Я повернулся, вежливо козырнув неулыбчивому Вдовцу. Кабатчик нарядился в строгую чёрную тройку мелкочиновничьего образца с гарусным жилетом и массивной цепочкой золотого брегета. Набриолиненные волосы прикрыты фасонным картузом полукупеческого образца. В оттопыренном кармашке литровая бутыль водки.

Всеми любимая и желанная бабка Фрося явилась с закономерным опозданием, в пёстром сарафане, с фальшивой рыжей косой и бровями, подведёнными печной сажей, а ярко-морковные губы, похоже, красила малярным суриком. Мне она разулыбалась шире всех. Ну что тут скажешь, с этой хромоногой красой меня связывали самые длительные отношения. Не заверни она мне дорогу в лоб и не плюнь в глаз, так вообще бы ничего не было…

— Здорово дневал, хорунжий! Чё давненько не заходишь?

— Слава богу, баба Фрося, ещё бы столько не заходить!

— А здесь тады чего делаешь?

— Жребьюю, — на ходу придумав новое слово, поклонился я.

— Энто хорошее дело, — важно согласилась она. — Нам тута жеребьёвщик дюже нужен. А то второй день решением маемся, мрут, собаки, как мухи!

— Какие собаки, какие мрут мухи? — не понял я.

— Дак жеребьёвщики же! На весь Оборотный город почитай ни одного желающего не осталось, — всплеснув руками, запричитала бабка. — А ить замуж-то невтерпёж! Давай хоть ты на первом круге не подведи, казачок…

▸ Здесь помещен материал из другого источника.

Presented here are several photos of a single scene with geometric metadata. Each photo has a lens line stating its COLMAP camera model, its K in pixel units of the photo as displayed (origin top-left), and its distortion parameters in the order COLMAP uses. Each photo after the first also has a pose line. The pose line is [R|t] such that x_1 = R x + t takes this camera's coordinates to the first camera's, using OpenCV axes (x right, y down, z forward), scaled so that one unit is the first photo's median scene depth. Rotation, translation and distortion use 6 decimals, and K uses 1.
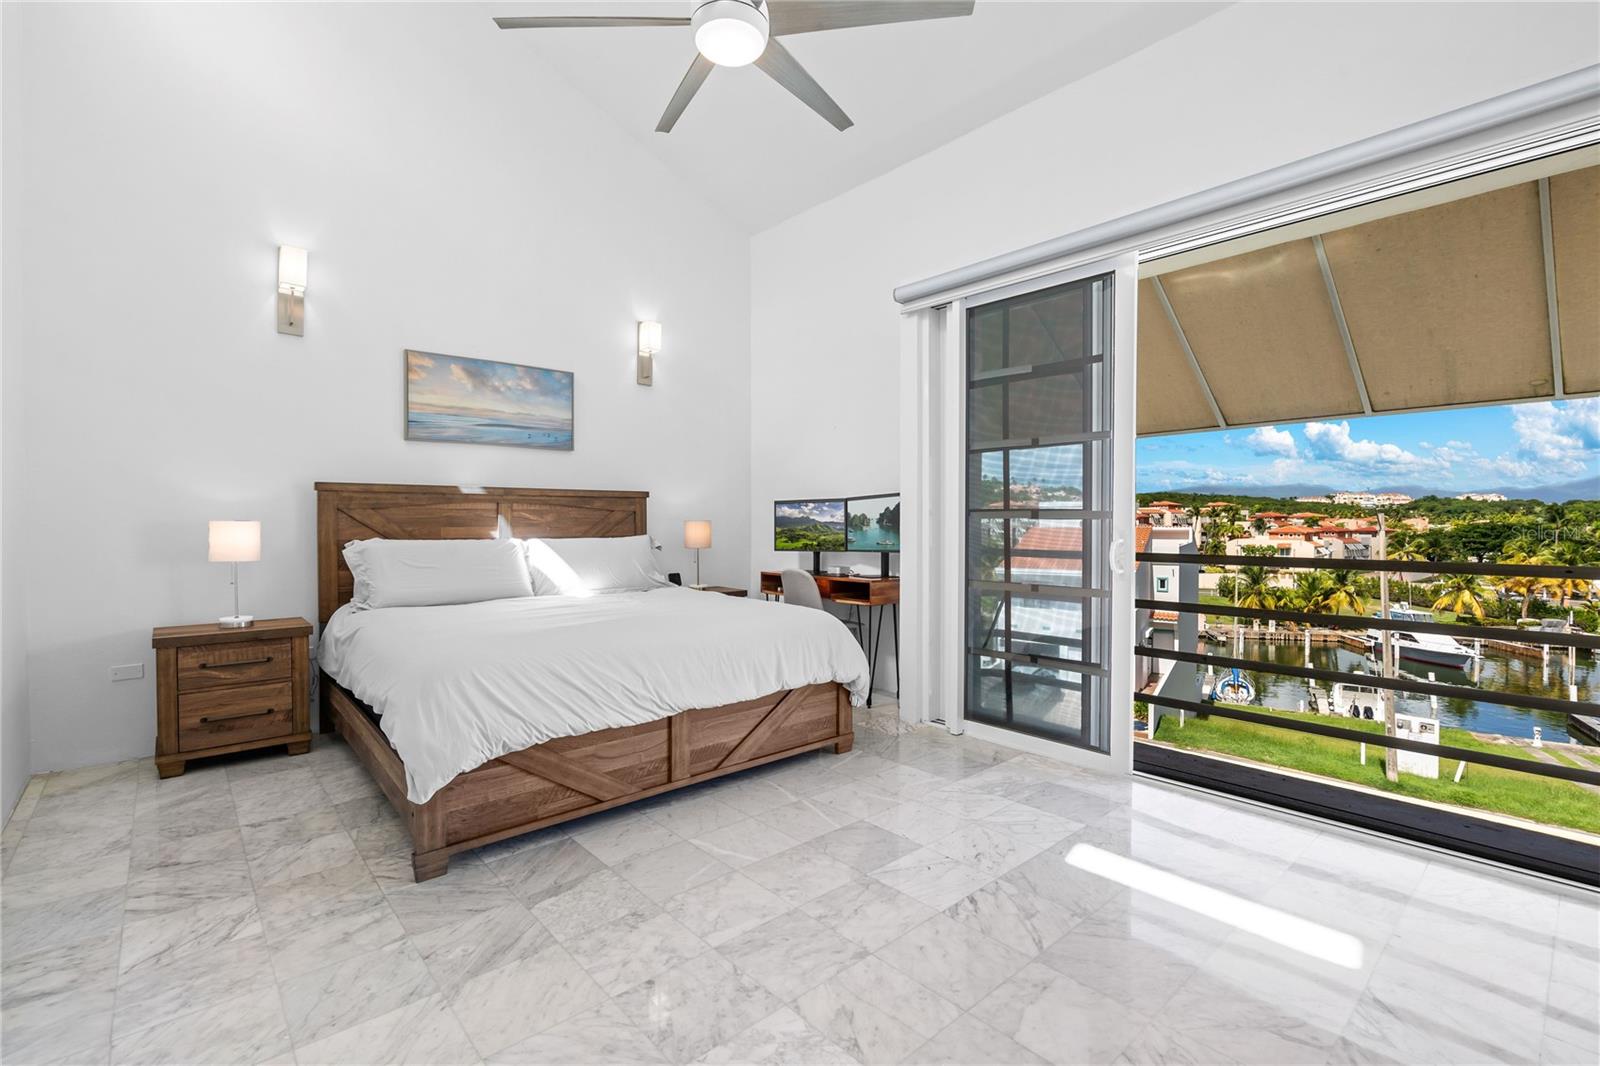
lens RADIAL K [[716.1, 0, 792.6], [0, 716.1, 533.8], [0, 0, 1]] dist [-0.000056, 0.000146]
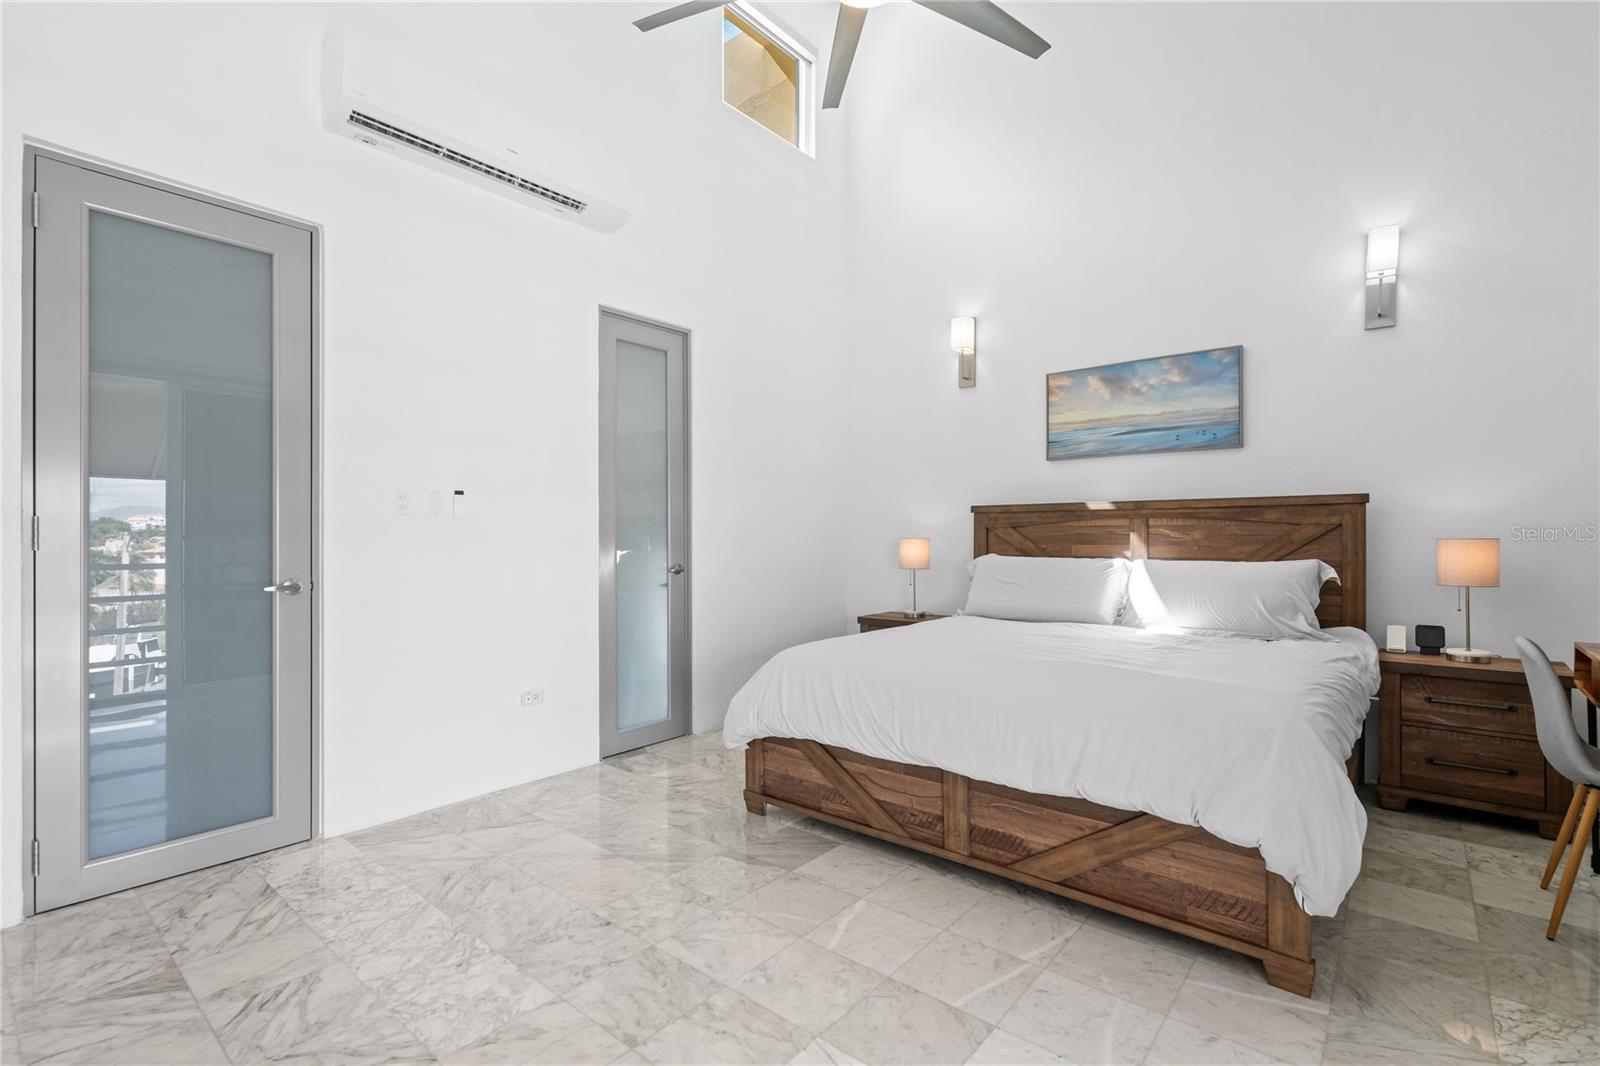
lens RADIAL K [[735.0, 0, 800.0], [0, 735.0, 533.0], [0, 0, 1]] dist [-0.002821, -0.000108]
pose [[0.149307, -0.006593, -0.988769, 0.458049], [-0.019129, 0.999771, -0.009555, -0.008788], [0.988606, 0.020341, 0.149147, 0.482171]]
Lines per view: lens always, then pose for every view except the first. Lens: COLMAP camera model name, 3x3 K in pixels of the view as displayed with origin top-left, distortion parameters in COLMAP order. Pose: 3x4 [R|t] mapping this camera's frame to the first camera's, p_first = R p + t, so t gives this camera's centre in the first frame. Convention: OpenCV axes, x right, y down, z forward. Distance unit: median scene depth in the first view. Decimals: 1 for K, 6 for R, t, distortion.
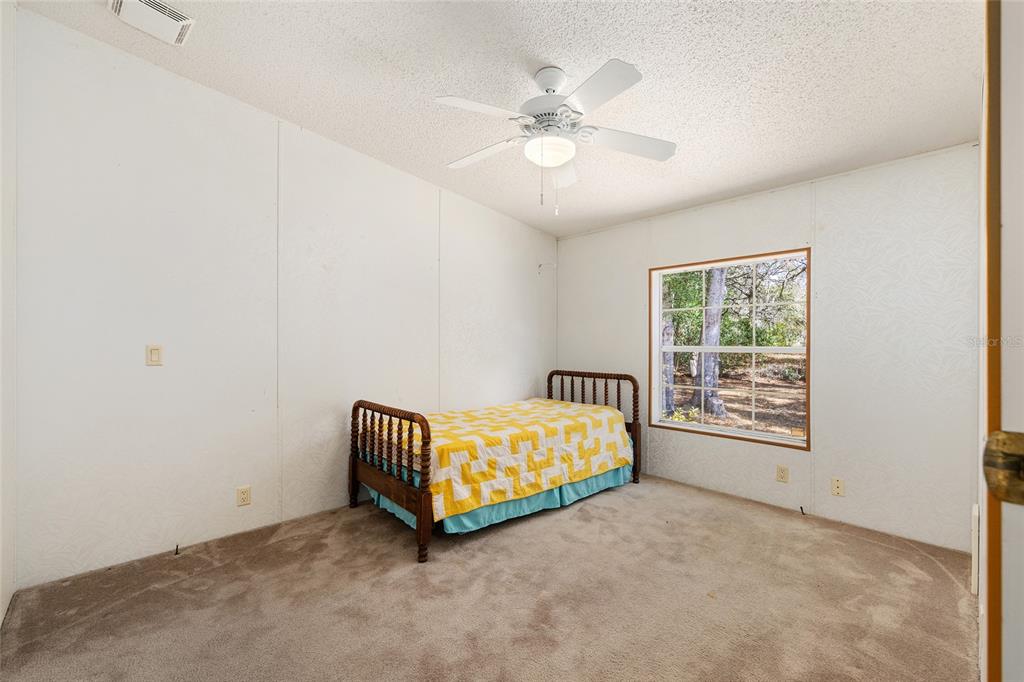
lens RADIAL K [[428.9, 0, 513.4], [0, 428.9, 344.3], [0, 0, 1]] dist [-0.000158, 0.001347]
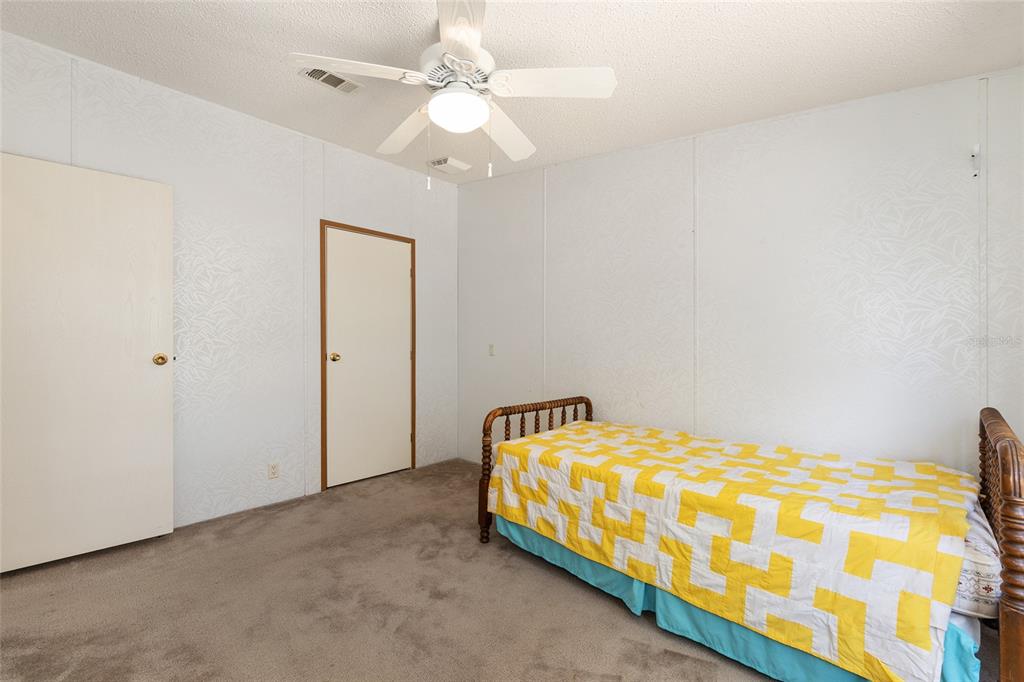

Я покосился на отца Григория — типа это что за дела? Он так же молча отвёл взгляд в сторону, вроде как он тут, видите ли, ни при чём. Эх, надо было бы хоть пистолеты взять, а то начнётся нехорошая заварушка, так одной шашкой не прорубишься. В том, что заварушка непременно будет, мне уже вовсю сигнализировала левая пятка.

— Бабуля, а как именно у вас тут жеребуют… жеребьюют… Жеребьёвщик, короче, что делать должен?

— А те чё ж, не сказали, что ль? — от всей души изумилась краснощёкая русская красавица. — Сперначала жеребьёвщик с Павлушечкой борется, потом уже с Вдовцом наперегонки водку пьёт, а опосля уже с отцом Григорием вслепую на кинжалах режется. Тока покуда не было энтого «опосля». Четырёх жеребьёвщиков Павлушечка ненароком заломал, двое выжили, дак их Вдовец упоил в полчаса до состояния смертного. Батюшка наш обиженный ходит, до него никак очередь не дойдёт. Да и мне, честно говоря, уже без интересу просто призом быть, недотрогу из себя корчить. Скорей бы уж хоть с кем кроватью поскрипеть… Ты чё покраснел-то, казачок?